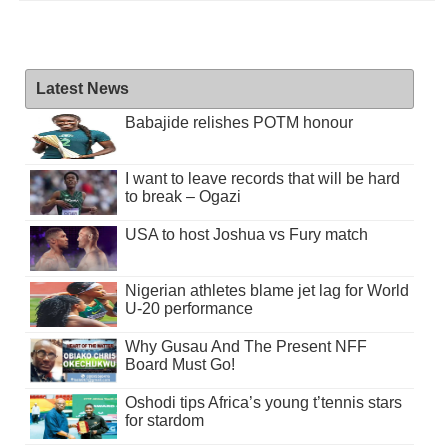
Latest News
Babajide relishes POTM honour
I want to leave records that will be hard
to break – Ogazi
USA to host Joshua vs Fury match
Nigerian athletes blame jet lag for World
U-20 performance
Why Gusau And The Present NFF
Board Must Go!
Oshodi tips Africa’s young t’tennis stars
for stardom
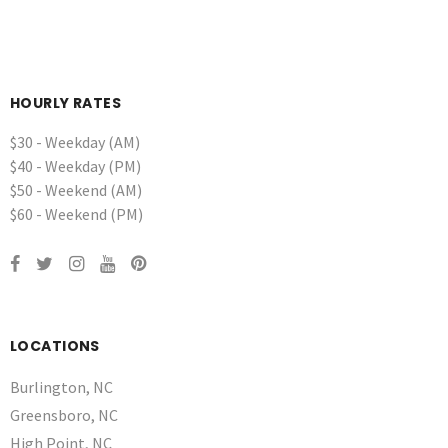
HOURLY RATES
$30 - Weekday (AM)
$40 - Weekday (PM)
$50 - Weekend (AM)
$60 - Weekend (PM)
LOCATIONS
Burlington, NC
Greensboro, NC
High Point, NC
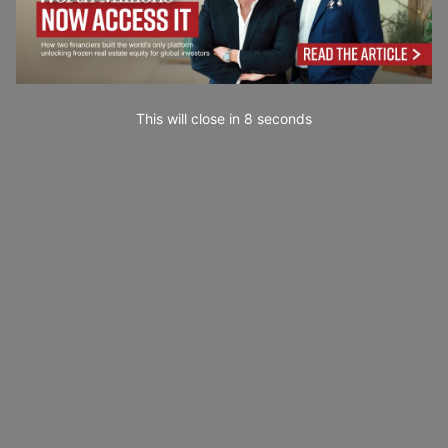
This will close in
7
seconds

--------------------------------------------------

▶ _EXERCISE GOAL_: Find each line in the data above that contains the word "will", and copy those lines out in full.

▶ _TASK ANSWER_:
I want to leave records that will be hard
This will close in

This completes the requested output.